Other provisions restrict
companies from collecting more personal data -- meaning information that's linkable to an identifiable individual -- than what's needed for a particular purpose, and requires companies to obtain the
consumer's consent before processing that data for a different purpose.
The bill differs in a few key ways from the version advanced last year by the Senate (S. 2619).
Among other differences, the House's version has a consumer-friendly provision that would allow individuals to
sue "large data holders" over violations.
The House bill generally defines "large data holders" as companies that process or sell personal data of more than 2 million consumers, or collect or
sell the "sensitive" data of more than 200,000 consumers.

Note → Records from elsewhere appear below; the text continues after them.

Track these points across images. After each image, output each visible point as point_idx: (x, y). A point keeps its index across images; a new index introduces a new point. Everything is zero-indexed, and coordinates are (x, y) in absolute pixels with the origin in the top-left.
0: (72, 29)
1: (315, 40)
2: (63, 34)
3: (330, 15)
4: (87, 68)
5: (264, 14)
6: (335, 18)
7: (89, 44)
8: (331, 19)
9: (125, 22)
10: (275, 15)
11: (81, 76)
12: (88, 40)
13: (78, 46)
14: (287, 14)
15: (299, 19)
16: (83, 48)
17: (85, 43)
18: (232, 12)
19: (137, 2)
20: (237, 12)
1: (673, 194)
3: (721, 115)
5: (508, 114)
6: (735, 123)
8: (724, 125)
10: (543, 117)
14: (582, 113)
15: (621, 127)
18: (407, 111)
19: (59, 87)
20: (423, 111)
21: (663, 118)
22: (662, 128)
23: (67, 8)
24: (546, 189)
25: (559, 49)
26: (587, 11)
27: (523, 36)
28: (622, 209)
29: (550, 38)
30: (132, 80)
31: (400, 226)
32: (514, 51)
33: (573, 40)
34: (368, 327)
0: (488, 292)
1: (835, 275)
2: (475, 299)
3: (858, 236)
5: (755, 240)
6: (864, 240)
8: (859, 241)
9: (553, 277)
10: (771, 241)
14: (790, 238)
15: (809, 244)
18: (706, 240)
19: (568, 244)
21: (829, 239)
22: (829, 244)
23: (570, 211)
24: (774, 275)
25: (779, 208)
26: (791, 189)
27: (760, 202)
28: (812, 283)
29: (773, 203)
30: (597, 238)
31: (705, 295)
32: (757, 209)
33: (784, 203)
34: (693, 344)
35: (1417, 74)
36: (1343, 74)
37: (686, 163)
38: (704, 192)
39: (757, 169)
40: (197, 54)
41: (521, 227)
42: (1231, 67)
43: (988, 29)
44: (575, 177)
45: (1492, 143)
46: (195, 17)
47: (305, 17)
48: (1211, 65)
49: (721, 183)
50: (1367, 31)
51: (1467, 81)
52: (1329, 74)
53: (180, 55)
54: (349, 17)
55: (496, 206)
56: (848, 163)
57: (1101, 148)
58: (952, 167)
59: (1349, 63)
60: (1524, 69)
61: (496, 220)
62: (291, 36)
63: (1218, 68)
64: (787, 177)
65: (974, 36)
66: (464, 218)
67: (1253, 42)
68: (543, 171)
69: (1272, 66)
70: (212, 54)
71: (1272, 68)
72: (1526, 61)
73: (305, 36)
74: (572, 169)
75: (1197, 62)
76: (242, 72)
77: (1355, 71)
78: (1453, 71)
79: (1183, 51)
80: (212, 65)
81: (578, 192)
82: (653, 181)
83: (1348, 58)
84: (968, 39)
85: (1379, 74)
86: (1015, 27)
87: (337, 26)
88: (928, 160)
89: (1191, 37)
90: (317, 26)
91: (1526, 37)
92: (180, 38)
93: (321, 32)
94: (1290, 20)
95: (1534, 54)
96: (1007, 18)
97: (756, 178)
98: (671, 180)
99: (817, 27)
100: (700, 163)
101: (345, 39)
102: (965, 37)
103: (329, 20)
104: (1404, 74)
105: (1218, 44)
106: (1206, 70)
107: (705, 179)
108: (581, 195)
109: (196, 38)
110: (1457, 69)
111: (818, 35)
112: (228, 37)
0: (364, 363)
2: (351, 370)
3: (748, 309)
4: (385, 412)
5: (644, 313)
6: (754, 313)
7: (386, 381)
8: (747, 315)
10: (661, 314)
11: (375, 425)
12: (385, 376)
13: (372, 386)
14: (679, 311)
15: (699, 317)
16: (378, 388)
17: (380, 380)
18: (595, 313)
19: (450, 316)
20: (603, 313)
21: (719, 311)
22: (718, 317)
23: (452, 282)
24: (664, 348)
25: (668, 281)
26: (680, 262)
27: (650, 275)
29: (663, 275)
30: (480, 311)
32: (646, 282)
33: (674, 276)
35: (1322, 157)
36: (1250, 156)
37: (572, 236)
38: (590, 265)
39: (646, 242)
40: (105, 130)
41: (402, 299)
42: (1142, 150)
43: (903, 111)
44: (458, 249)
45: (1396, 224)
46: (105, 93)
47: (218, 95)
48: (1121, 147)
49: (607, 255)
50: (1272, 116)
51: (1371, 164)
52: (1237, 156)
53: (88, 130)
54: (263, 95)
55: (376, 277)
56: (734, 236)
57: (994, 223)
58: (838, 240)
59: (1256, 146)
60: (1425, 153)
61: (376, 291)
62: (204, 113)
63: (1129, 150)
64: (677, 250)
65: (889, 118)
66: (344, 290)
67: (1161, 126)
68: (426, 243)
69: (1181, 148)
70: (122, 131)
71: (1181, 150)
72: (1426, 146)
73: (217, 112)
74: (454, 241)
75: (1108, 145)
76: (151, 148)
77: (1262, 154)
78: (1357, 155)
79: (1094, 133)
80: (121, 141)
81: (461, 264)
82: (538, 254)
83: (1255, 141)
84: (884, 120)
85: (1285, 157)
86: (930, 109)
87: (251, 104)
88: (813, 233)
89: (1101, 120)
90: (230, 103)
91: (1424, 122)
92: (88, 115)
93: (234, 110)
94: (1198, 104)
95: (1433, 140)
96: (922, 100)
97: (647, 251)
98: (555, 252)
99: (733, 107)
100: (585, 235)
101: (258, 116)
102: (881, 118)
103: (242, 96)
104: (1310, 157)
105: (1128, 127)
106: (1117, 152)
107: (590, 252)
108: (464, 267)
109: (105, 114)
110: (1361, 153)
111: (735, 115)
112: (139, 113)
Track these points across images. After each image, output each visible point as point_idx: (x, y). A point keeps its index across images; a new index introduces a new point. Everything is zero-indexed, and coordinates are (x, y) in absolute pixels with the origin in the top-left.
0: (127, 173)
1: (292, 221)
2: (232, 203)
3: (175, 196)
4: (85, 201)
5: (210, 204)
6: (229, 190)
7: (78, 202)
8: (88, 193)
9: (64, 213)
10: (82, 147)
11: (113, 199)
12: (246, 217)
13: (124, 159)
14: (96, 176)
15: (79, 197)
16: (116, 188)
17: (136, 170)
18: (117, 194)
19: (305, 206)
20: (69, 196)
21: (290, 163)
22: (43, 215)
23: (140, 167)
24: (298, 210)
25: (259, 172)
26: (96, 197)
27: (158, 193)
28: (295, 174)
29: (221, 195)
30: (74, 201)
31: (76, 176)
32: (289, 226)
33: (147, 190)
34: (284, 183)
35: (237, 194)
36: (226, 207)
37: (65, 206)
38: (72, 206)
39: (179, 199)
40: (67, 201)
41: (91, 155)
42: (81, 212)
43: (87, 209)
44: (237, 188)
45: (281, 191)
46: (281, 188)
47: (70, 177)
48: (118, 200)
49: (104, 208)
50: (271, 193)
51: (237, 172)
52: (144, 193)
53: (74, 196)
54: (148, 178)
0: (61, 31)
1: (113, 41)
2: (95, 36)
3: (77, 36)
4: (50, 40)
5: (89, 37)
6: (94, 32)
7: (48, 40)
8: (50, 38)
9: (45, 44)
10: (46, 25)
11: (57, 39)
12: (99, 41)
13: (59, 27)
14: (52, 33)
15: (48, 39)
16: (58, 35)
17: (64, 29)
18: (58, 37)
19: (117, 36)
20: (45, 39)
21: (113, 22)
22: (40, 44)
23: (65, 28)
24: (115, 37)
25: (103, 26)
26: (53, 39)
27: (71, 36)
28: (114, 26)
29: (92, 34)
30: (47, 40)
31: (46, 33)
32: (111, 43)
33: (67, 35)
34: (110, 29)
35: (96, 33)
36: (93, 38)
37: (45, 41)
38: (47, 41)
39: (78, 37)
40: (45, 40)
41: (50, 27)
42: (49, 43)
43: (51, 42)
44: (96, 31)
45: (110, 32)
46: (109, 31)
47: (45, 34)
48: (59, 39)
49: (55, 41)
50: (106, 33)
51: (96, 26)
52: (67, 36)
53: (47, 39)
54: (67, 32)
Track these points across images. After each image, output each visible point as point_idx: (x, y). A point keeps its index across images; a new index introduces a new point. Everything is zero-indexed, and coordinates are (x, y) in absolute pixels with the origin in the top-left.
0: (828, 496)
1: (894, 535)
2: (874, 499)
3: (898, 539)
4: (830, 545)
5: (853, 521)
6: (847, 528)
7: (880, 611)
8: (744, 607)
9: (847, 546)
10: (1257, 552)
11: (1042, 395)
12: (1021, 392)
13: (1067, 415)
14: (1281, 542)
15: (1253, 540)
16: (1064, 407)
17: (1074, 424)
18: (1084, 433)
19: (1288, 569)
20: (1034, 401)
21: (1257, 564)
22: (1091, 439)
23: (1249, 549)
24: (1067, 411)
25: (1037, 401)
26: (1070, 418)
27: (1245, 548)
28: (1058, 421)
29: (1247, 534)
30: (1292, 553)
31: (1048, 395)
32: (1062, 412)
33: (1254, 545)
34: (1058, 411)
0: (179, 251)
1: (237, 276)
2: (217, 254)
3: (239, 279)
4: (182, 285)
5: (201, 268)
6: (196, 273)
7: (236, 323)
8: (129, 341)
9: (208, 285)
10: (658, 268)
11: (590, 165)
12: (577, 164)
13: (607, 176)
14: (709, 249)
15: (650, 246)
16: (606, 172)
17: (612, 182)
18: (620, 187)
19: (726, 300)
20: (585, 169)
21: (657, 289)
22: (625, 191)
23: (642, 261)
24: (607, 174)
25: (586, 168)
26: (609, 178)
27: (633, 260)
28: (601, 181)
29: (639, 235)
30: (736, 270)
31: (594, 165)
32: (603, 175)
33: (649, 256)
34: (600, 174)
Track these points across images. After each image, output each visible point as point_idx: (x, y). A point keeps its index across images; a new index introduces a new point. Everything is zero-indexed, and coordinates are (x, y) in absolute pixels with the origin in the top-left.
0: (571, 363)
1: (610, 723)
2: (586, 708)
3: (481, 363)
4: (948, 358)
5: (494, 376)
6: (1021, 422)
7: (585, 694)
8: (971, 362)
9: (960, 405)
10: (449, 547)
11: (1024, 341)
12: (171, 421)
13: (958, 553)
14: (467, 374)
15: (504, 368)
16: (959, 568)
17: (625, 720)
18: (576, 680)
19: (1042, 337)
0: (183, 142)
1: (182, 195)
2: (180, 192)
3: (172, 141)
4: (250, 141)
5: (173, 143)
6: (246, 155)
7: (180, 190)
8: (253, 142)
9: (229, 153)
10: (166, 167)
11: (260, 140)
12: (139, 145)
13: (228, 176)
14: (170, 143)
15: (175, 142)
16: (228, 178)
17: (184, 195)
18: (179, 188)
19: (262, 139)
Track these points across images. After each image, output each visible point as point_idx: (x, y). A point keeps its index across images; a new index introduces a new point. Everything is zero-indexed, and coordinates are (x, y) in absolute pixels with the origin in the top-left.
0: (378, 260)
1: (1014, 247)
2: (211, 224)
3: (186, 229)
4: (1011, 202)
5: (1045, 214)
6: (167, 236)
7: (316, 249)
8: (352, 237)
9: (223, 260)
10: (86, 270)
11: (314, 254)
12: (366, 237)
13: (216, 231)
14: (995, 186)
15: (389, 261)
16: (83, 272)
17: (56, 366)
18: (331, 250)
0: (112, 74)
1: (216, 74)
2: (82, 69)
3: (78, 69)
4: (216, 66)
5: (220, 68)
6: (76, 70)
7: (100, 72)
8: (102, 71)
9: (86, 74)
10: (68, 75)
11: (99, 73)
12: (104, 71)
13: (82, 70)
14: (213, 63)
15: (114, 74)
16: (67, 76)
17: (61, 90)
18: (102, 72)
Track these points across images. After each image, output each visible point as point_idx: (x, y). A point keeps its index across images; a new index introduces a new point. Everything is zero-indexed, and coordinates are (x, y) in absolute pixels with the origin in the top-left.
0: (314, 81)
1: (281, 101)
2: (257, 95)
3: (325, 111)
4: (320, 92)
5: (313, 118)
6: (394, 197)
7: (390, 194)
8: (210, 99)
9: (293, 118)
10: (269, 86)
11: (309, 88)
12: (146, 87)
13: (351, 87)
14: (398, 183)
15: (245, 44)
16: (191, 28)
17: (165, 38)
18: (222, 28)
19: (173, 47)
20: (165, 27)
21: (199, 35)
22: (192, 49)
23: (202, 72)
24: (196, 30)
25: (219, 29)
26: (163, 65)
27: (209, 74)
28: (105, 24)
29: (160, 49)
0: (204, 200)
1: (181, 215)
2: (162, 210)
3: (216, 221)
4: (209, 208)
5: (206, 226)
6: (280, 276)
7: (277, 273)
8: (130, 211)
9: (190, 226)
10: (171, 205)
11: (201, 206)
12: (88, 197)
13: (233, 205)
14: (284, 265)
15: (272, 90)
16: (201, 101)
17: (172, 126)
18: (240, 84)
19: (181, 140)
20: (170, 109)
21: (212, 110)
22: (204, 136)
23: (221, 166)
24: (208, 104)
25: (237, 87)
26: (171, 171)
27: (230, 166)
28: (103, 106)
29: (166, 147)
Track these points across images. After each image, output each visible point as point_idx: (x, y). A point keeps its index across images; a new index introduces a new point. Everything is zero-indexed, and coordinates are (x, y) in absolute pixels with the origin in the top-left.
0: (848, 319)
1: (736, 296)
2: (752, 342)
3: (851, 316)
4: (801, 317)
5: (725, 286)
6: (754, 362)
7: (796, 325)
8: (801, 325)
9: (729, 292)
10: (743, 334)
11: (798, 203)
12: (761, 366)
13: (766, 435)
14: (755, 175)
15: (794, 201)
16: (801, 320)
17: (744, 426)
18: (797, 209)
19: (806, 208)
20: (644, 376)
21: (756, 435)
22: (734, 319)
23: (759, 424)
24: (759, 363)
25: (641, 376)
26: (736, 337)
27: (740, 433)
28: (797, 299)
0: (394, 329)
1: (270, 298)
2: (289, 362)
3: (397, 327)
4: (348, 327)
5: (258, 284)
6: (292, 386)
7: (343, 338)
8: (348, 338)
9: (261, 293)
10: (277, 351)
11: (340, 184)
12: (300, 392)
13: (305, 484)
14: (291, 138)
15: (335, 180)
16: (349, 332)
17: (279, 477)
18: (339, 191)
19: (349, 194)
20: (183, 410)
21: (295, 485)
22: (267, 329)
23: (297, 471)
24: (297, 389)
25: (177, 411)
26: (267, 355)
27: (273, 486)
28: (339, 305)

But the House version's treatment of "sensitive" data is in some ways more industry-friendly than the Senate bill, which would have
prohibited data controllers from collecting, processing or transferring consumers' "sensitive data" unless doing so was necessary to provide a service or product requested by them, and would have
banned the sale of sensitive data.
The House bill now returns to the Senate for reconciliation.
Privacy advocates including the Electronic Privacy
Information Center cheered news that the House passed the bill.
"Every day, companies profit from collecting more information about us than they need and using it in ways we
don’t expect. This bill changes that,” Caitriona Fitzgerald, deputy director at the watchdog stated.
Major ad-industry groups previously opposed the Senate bill,
arguing last year that it would "severely restrict data collection and processing."